Welcome to Kandji's Trust Center. Our commitment to data privacy and security is embedded in every part of our business. Use this Trust Center to learn about our security posture and request access to our security documentation.
Trust Center Updates
Kandji's Response to OpenSSLIncidentsCopy link
The Kandji Security team has investigated and continues to monitor the OpenSSL Security Advisory dated: [01 November 2022]. OpenSSL is an open-source library that is the most commonly used in web applications for secure data transfers. Websites often use OpenSSL to enable Secure Sockets Layer (SSL) or Transport Layer Security (TLS) encryption.
On Tuesday, November 1st the OpenSSL Team released a security advisory about a newly discovered vulnerability within the openssl library which could affect the security of the operating systems and applications provided by several popular vendors.
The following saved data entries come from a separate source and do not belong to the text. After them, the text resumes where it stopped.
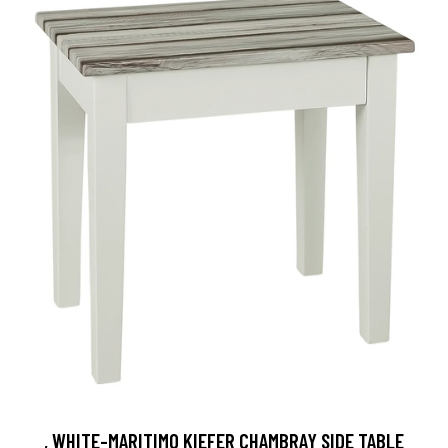
, WHITE-MARITIMO KIEFER CHAMBRAY SIDE TABLE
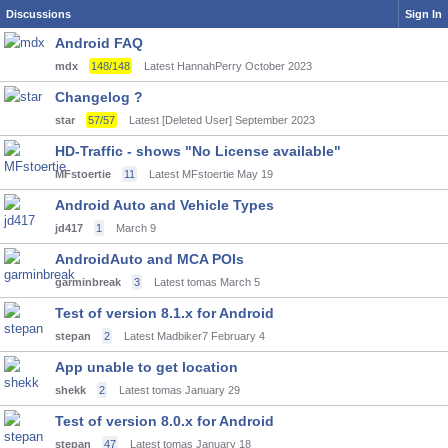
Discussions
Sign In
Android FAQ
mdx
148/148
Latest HannahPerry
October 2023
Changelog ?
star
57/57
Latest [Deleted User]
September 2023
HD-Traffic - shows "No License available"
MFstoertie
11
Latest MFstoertie
May 19
Android Auto and Vehicle Types
jd417
1
March 9
AndroidAuto and MCA POIs
garminbreak
3
Latest tomas
March 5
Test of version 8.1.x for Android
stepan
2
Latest Madbiker7
February 4
App unable to get location
shekk
2
Latest tomas
January 29
Test of version 8.0.x for Android
stepan
47
Latest tomas
January 18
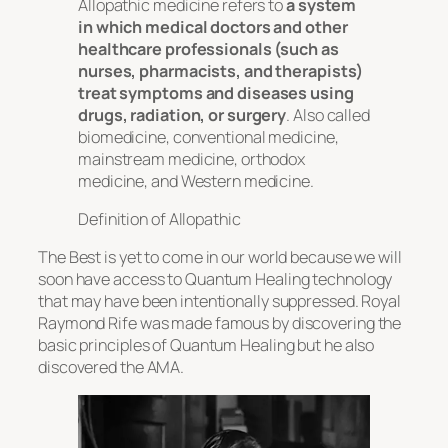
Allopathic medicine refers to
a system
in which medical doctors and other
healthcare professionals (such as
nurses, pharmacists, and therapists)
treat symptoms and diseases using
drugs, radiation, or surgery
. Also called
biomedicine, conventional medicine,
mainstream medicine, orthodox
medicine, and Western medicine.
Definition of Allopathic
The Best is yet to come in our world because we will
soon have access to Quantum Healing technology
that may have been intentionally suppressed. Royal
Raymond Rife was made famous by discovering the
basic principles of Quantum Healing but he also
discovered the AMA.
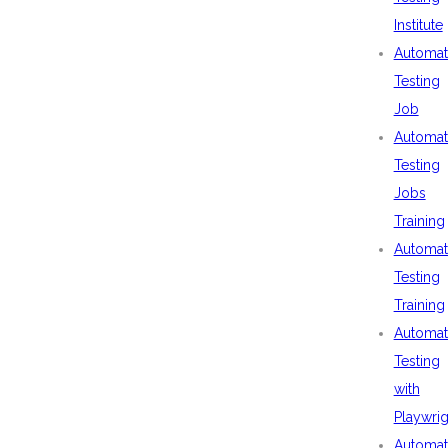
Institute
Automat
Testing
Job
Automat
Testing
Jobs
Training
Automat
Testing
Training
Automat
Testing
with
Playwrig
Automat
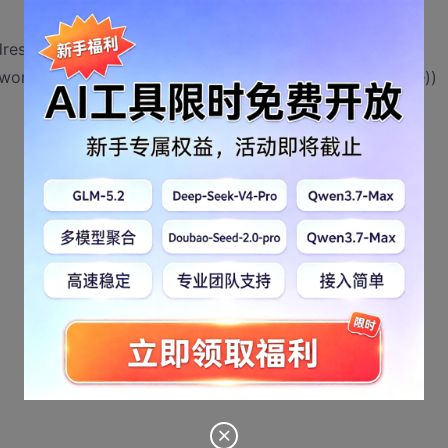
ressOf HookInputBoxThread, ByVal 0&, 0, lpThreadID)
ord!" + vbCrLf + "Operator can not close it!", g_strTitle))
The OpenSSL team provided the following overview of the vulnerability:
“An attacker can craft a malicious email address to overflow four attacker-controlled bytes on the stack. This buffer overflow could result in a crash (causing a denial of service) or potentially remote code execution depending on stack layout for any given platform/compiler, [CVE-2022-3602]” the OpenSSL Project explained in its changelog version 3.0.7. An attacker can exploit CVE-2022-3786 just by creating a malicious email address to “overflow an arbitrary number of bytes containing the
. character (decimal 46) on the stack.”
Based on the statements from the OpenSSL team: To perform the attack, an attacker must either expose a TLS client to a malicious server. Conversely, in a vulnerable TLS server (web server, api endpoint, etc), this can be triggered if the server requests client authentication and a malicious client connects.
The OpenSSL team has not detected any incident of exploiting one of these vulnerabilities in the wild. Due to OpenSSL being so widely used, the potential magnitude of this vulnerability could have major implications for organizations spanning all sizes and industries, hence the urgency to patch and update systems.
As soon as Kandji learned of this vulnerability, we promptly evaluated the Kandji SaaS (Software-As-A-Service) platform, the Kandji Self Service App, and also all supporting systems to determine what might be impacted and methodically set about remediating any exposure.
It has been determined by Kandji Engineering and Security teams that the Kandji product does not utilize the affected versions of OpenSSL. As Kandji does not use the affected versions of OpenSSL , Kandji is not impacted by the openssl vulnerabilities: (CVE-2022-3602 and CVE-2022-3786).
Kandji continues to monitor the situation and does not expect to be impacted by any further developments or discoveries related to the OpenSSL issue.